I’m also still a little unclear as to the role of the various caches in causing this specific issue, in particular the differing roles of persistent object and page caches (if they’re present). I can see why a page cache might cause this issue, but not a persistent object cache (yet). If it’s the latter, we may want to tweak the queries in our Nonce class instead.

I’ll need to test this in a bit more depth next week.

@Petr_Mišák Could you please first try disabling any page caching you have on the page with the login link and let us know how you go with that?

I will try to disable our Nginx Microcache for a test login page on WordPress. Our test page where we login to WordPress through Discourse is here Test Discourse Login | Svět Androida

I have (occasionally) noticed the problem if I use Google login to log in.
SnĂ­mek obrazovky 2023-11-14 132812

But now I’m surprised that the Discourse login links that we put on the page using the shortcode have disappeared from our test page.

Anyone have any idea why this is happening

Until I solve the problem with the test login page, I have no “expired nonce” to test it.

Please first make sure there isn’t some kind of caching issue. Let us know how you go with that.

I understand, we will solve it step by step, I agree.

It seems that the error also occurs with the official login. Here is an email to simulate it so you can try it yourself.

  1. go to the page Přihlásit se ‹ Svět Androida — WordPress
  2. log in using “Log in with Discourse” and use your Google account there
  3. after logging in Discourse, you will be redirected back to https://www.svetandroida.cz/ or https://www.svetandroida.cz/wp-login.php with an error message, see screenshot.
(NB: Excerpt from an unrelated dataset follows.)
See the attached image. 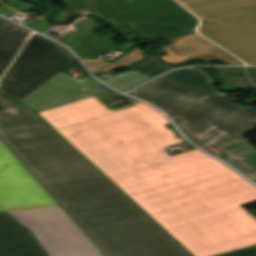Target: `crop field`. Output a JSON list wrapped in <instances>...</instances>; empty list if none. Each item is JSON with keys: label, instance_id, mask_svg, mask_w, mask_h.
I'll return each instance as SVG.
<instances>
[{"label": "crop field", "instance_id": "obj_20", "mask_svg": "<svg viewBox=\"0 0 256 256\" xmlns=\"http://www.w3.org/2000/svg\"><path fill=\"white\" fill-rule=\"evenodd\" d=\"M33 7L34 4L24 3L20 0H7L6 3L0 5V14L8 17L10 13L30 10Z\"/></svg>", "mask_w": 256, "mask_h": 256}, {"label": "crop field", "instance_id": "obj_19", "mask_svg": "<svg viewBox=\"0 0 256 256\" xmlns=\"http://www.w3.org/2000/svg\"><path fill=\"white\" fill-rule=\"evenodd\" d=\"M226 78L238 87L254 86L246 78L243 68L218 67Z\"/></svg>", "mask_w": 256, "mask_h": 256}, {"label": "crop field", "instance_id": "obj_5", "mask_svg": "<svg viewBox=\"0 0 256 256\" xmlns=\"http://www.w3.org/2000/svg\"><path fill=\"white\" fill-rule=\"evenodd\" d=\"M94 12L112 25L129 24L138 37H174L194 32L198 20L174 0H93Z\"/></svg>", "mask_w": 256, "mask_h": 256}, {"label": "crop field", "instance_id": "obj_2", "mask_svg": "<svg viewBox=\"0 0 256 256\" xmlns=\"http://www.w3.org/2000/svg\"><path fill=\"white\" fill-rule=\"evenodd\" d=\"M0 104V139L106 256H189L33 111Z\"/></svg>", "mask_w": 256, "mask_h": 256}, {"label": "crop field", "instance_id": "obj_6", "mask_svg": "<svg viewBox=\"0 0 256 256\" xmlns=\"http://www.w3.org/2000/svg\"><path fill=\"white\" fill-rule=\"evenodd\" d=\"M74 60L66 49L34 33L1 80L0 92L19 101Z\"/></svg>", "mask_w": 256, "mask_h": 256}, {"label": "crop field", "instance_id": "obj_12", "mask_svg": "<svg viewBox=\"0 0 256 256\" xmlns=\"http://www.w3.org/2000/svg\"><path fill=\"white\" fill-rule=\"evenodd\" d=\"M215 148L229 157L223 159L256 182V148L241 138L217 145Z\"/></svg>", "mask_w": 256, "mask_h": 256}, {"label": "crop field", "instance_id": "obj_10", "mask_svg": "<svg viewBox=\"0 0 256 256\" xmlns=\"http://www.w3.org/2000/svg\"><path fill=\"white\" fill-rule=\"evenodd\" d=\"M203 21L256 10V0H178Z\"/></svg>", "mask_w": 256, "mask_h": 256}, {"label": "crop field", "instance_id": "obj_27", "mask_svg": "<svg viewBox=\"0 0 256 256\" xmlns=\"http://www.w3.org/2000/svg\"><path fill=\"white\" fill-rule=\"evenodd\" d=\"M52 1H55V0H52Z\"/></svg>", "mask_w": 256, "mask_h": 256}, {"label": "crop field", "instance_id": "obj_1", "mask_svg": "<svg viewBox=\"0 0 256 256\" xmlns=\"http://www.w3.org/2000/svg\"><path fill=\"white\" fill-rule=\"evenodd\" d=\"M108 92L38 113L193 256H216L256 245V218L239 205L256 187L195 149L168 156L183 143L151 106L110 108Z\"/></svg>", "mask_w": 256, "mask_h": 256}, {"label": "crop field", "instance_id": "obj_18", "mask_svg": "<svg viewBox=\"0 0 256 256\" xmlns=\"http://www.w3.org/2000/svg\"><path fill=\"white\" fill-rule=\"evenodd\" d=\"M143 57L142 50L137 48L133 52H131L129 55H127L124 59L119 60L113 64L100 62V61H83L84 64L88 67V69L92 72L104 67L97 73H101L119 66L127 65L139 58Z\"/></svg>", "mask_w": 256, "mask_h": 256}, {"label": "crop field", "instance_id": "obj_8", "mask_svg": "<svg viewBox=\"0 0 256 256\" xmlns=\"http://www.w3.org/2000/svg\"><path fill=\"white\" fill-rule=\"evenodd\" d=\"M102 87L104 85L90 76L77 80L61 71L19 102L38 113L105 92Z\"/></svg>", "mask_w": 256, "mask_h": 256}, {"label": "crop field", "instance_id": "obj_26", "mask_svg": "<svg viewBox=\"0 0 256 256\" xmlns=\"http://www.w3.org/2000/svg\"><path fill=\"white\" fill-rule=\"evenodd\" d=\"M126 37H128V38H138V37H136L134 34H133V35H130V36H126Z\"/></svg>", "mask_w": 256, "mask_h": 256}, {"label": "crop field", "instance_id": "obj_17", "mask_svg": "<svg viewBox=\"0 0 256 256\" xmlns=\"http://www.w3.org/2000/svg\"><path fill=\"white\" fill-rule=\"evenodd\" d=\"M125 68L133 69L136 71H140L146 74H150L153 76H158L159 74L173 68L170 66H166L162 64L156 57L154 56H145Z\"/></svg>", "mask_w": 256, "mask_h": 256}, {"label": "crop field", "instance_id": "obj_13", "mask_svg": "<svg viewBox=\"0 0 256 256\" xmlns=\"http://www.w3.org/2000/svg\"><path fill=\"white\" fill-rule=\"evenodd\" d=\"M29 33L30 31L0 18V76Z\"/></svg>", "mask_w": 256, "mask_h": 256}, {"label": "crop field", "instance_id": "obj_24", "mask_svg": "<svg viewBox=\"0 0 256 256\" xmlns=\"http://www.w3.org/2000/svg\"><path fill=\"white\" fill-rule=\"evenodd\" d=\"M221 81L223 82V90H229V89H235L238 88L235 85H233L232 83H230L223 74L219 75Z\"/></svg>", "mask_w": 256, "mask_h": 256}, {"label": "crop field", "instance_id": "obj_15", "mask_svg": "<svg viewBox=\"0 0 256 256\" xmlns=\"http://www.w3.org/2000/svg\"><path fill=\"white\" fill-rule=\"evenodd\" d=\"M160 78L167 79L179 84H183L195 89H199L211 94L220 96L211 85L206 75L198 70H192L190 68H183L175 70Z\"/></svg>", "mask_w": 256, "mask_h": 256}, {"label": "crop field", "instance_id": "obj_23", "mask_svg": "<svg viewBox=\"0 0 256 256\" xmlns=\"http://www.w3.org/2000/svg\"><path fill=\"white\" fill-rule=\"evenodd\" d=\"M163 49L165 51H167L168 53H167V55H164L161 58L167 62L178 64V63H181L182 61L186 60L185 58H179V57L175 56L169 50H167L165 47Z\"/></svg>", "mask_w": 256, "mask_h": 256}, {"label": "crop field", "instance_id": "obj_16", "mask_svg": "<svg viewBox=\"0 0 256 256\" xmlns=\"http://www.w3.org/2000/svg\"><path fill=\"white\" fill-rule=\"evenodd\" d=\"M152 78L154 77L129 70L102 80L121 91H127Z\"/></svg>", "mask_w": 256, "mask_h": 256}, {"label": "crop field", "instance_id": "obj_7", "mask_svg": "<svg viewBox=\"0 0 256 256\" xmlns=\"http://www.w3.org/2000/svg\"><path fill=\"white\" fill-rule=\"evenodd\" d=\"M249 65H256V11L206 21L198 29Z\"/></svg>", "mask_w": 256, "mask_h": 256}, {"label": "crop field", "instance_id": "obj_9", "mask_svg": "<svg viewBox=\"0 0 256 256\" xmlns=\"http://www.w3.org/2000/svg\"><path fill=\"white\" fill-rule=\"evenodd\" d=\"M0 256H46L27 229L0 213Z\"/></svg>", "mask_w": 256, "mask_h": 256}, {"label": "crop field", "instance_id": "obj_11", "mask_svg": "<svg viewBox=\"0 0 256 256\" xmlns=\"http://www.w3.org/2000/svg\"><path fill=\"white\" fill-rule=\"evenodd\" d=\"M166 48L180 57H203L227 64H242L240 61L197 34L177 38L172 45L166 46Z\"/></svg>", "mask_w": 256, "mask_h": 256}, {"label": "crop field", "instance_id": "obj_14", "mask_svg": "<svg viewBox=\"0 0 256 256\" xmlns=\"http://www.w3.org/2000/svg\"><path fill=\"white\" fill-rule=\"evenodd\" d=\"M114 33L107 37H100L89 34L74 41H71L65 45L73 49L80 59H91L99 56L105 52L112 51V45L110 44Z\"/></svg>", "mask_w": 256, "mask_h": 256}, {"label": "crop field", "instance_id": "obj_3", "mask_svg": "<svg viewBox=\"0 0 256 256\" xmlns=\"http://www.w3.org/2000/svg\"><path fill=\"white\" fill-rule=\"evenodd\" d=\"M0 211L29 227L49 256H103L1 142Z\"/></svg>", "mask_w": 256, "mask_h": 256}, {"label": "crop field", "instance_id": "obj_21", "mask_svg": "<svg viewBox=\"0 0 256 256\" xmlns=\"http://www.w3.org/2000/svg\"><path fill=\"white\" fill-rule=\"evenodd\" d=\"M25 25L42 33L51 24L48 23L45 18H35V20H33Z\"/></svg>", "mask_w": 256, "mask_h": 256}, {"label": "crop field", "instance_id": "obj_25", "mask_svg": "<svg viewBox=\"0 0 256 256\" xmlns=\"http://www.w3.org/2000/svg\"><path fill=\"white\" fill-rule=\"evenodd\" d=\"M249 79L256 84V67H247Z\"/></svg>", "mask_w": 256, "mask_h": 256}, {"label": "crop field", "instance_id": "obj_22", "mask_svg": "<svg viewBox=\"0 0 256 256\" xmlns=\"http://www.w3.org/2000/svg\"><path fill=\"white\" fill-rule=\"evenodd\" d=\"M219 256H256V246L238 250L235 252L219 255Z\"/></svg>", "mask_w": 256, "mask_h": 256}, {"label": "crop field", "instance_id": "obj_4", "mask_svg": "<svg viewBox=\"0 0 256 256\" xmlns=\"http://www.w3.org/2000/svg\"><path fill=\"white\" fill-rule=\"evenodd\" d=\"M129 94L178 118L176 125L202 148L239 136L256 125V111L252 109L160 78Z\"/></svg>", "mask_w": 256, "mask_h": 256}]
</instances>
It’s poorly tested because the problem doesn’t always show up.
Please try and let me know if you get the error before I disable Nginx Cache. Thanks

1 Like

I checked the status of our Nginx Microcache at Přihlásit se ‹ Svět Androida — WordPress, but it seems that Nginx Microcache is not used there at all. The problem with the “expired nonce” will therefore be related to something else.

1 Like

Hey @Petr_Mišák just checking if you managed to find the culprit for this?